On April 5, 2017, the Company’s former distributor in China, Cicel (Beijing) Science & Technology Co., Ltd., filed a lawsuit against the Company and certain officers and directors of the Company in the United States District Court for the Eastern District of New York, alleging that the Company improperly terminated its contract with the former distributor. The complaint, which seeks various remedies, including compensatory and punitive damages, specific performance and preliminary and post judgment injunctive relief, asserts various causes of action, including breach of contract, unfair competition, tortious interference with contract, fraudulent inducement, and conversion. The Company believes it has various legal and factual defenses to the allegations in the complaint, and intends to vigorously defend the action.
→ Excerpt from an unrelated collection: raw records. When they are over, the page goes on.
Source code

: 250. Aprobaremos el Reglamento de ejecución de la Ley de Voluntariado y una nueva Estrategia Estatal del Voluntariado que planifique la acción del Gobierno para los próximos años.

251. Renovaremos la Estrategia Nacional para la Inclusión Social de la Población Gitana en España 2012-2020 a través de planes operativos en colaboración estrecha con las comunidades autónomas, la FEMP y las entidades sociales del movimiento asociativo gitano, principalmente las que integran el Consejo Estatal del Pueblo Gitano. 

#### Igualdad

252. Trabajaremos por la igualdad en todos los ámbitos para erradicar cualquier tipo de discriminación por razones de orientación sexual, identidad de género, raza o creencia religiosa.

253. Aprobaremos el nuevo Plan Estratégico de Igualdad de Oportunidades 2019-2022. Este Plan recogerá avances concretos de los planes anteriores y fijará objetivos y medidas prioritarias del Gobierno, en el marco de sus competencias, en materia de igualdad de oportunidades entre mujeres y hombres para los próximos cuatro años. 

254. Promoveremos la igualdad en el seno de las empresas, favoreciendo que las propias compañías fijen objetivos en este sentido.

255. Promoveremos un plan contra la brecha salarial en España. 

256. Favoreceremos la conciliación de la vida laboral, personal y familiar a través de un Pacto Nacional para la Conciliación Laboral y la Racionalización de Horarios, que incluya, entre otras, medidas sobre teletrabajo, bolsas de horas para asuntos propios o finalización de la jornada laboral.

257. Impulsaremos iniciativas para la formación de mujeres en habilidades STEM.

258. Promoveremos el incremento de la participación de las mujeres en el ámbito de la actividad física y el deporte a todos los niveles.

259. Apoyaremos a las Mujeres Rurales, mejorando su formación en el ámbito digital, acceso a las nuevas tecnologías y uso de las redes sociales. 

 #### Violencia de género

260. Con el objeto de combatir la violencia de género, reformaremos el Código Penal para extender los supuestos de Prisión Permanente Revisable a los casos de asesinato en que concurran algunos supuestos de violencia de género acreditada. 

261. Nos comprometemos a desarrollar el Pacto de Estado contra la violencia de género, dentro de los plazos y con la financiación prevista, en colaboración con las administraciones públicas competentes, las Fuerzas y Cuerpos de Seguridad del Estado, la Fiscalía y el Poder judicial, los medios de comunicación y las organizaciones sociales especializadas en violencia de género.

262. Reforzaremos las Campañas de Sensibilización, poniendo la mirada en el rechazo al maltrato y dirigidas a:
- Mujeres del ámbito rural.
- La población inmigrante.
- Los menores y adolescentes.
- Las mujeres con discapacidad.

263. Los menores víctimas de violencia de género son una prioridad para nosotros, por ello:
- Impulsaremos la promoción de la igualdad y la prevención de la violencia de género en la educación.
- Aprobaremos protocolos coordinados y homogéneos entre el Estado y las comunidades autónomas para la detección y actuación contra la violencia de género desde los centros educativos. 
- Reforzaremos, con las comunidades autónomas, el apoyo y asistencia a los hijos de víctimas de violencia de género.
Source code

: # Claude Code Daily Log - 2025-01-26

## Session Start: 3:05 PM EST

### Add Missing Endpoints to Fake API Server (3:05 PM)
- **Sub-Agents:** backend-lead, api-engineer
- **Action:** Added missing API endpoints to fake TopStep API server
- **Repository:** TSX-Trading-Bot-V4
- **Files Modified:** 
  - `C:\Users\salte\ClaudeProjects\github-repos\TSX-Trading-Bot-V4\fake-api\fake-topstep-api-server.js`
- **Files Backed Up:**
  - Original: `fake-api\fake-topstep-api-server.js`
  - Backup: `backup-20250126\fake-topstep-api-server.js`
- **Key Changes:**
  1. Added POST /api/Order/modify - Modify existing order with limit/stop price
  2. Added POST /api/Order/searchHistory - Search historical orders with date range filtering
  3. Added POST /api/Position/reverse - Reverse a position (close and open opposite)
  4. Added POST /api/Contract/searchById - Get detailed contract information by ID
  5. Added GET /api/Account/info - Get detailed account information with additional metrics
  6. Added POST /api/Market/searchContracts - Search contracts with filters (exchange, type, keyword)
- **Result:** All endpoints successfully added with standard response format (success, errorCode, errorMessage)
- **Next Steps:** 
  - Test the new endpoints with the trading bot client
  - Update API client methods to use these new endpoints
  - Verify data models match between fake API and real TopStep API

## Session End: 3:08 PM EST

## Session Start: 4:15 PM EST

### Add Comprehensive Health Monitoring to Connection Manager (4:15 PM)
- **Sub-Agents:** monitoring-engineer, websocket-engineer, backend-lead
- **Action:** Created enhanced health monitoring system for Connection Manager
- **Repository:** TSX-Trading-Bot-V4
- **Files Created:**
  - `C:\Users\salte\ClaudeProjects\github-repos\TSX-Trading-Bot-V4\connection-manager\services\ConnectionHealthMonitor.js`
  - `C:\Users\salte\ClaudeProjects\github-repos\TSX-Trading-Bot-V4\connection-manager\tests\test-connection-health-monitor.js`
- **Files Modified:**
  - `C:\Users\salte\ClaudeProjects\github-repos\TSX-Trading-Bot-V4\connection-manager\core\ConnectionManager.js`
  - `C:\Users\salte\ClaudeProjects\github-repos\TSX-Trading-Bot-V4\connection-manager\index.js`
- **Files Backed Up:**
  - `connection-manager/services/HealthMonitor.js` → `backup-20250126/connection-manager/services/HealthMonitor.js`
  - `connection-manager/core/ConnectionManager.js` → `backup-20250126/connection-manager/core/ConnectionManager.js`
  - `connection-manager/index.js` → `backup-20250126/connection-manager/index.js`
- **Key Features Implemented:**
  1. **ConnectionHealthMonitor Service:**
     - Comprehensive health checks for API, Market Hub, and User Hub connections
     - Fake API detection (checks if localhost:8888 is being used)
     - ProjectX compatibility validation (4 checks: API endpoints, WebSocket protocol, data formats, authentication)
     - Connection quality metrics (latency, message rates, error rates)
The case is at its earliest stages; there has been no discovery and there is no trial date.

  

Stockholder Derivative Litigation

  

On June 6, 2017, Irving Feldbaum, an individual shareholder of Misonix, filed a lawsuit in the U.S. District Court for the Eastern District of New York. The complaint alleges claims against the Company’s board of directors, its former CEO and CFO, certain of its former directors, and the Company as a nominal defendant for alleged violations of Section 14(a) of the Securities Exchange Act of 1934 and state law claims for breach of fiduciary duty, waste of corporate assets, and unjust enrichment. The complaint alleges that the Company incurred damages as a result of alleged false and misleading statements in the Company’s securities filings concerning the Company’s business, operations, and prospects and the Company’s internal control over financial reporting. The complaint also alleges that the Company’s February 4, 2016 Proxy Statement contained false and misleading statements regarding executive compensation. The complaint seeks the recovery of damages on behalf of the Company and the implementation of changes to corporate governance procedures. On June 16, 2017, Michael Rubin, another individual shareholder of Misonix, filed a case alleging similar claims in the same district court. The cases are at their earliest stages; there has been no discovery and there is no trial date. The Company is not able either to estimate the amount of potential loss it may recognize, if any, from these claims or to identify any changes in corporate governance procedures it may undertake, if any, as a result of these claims.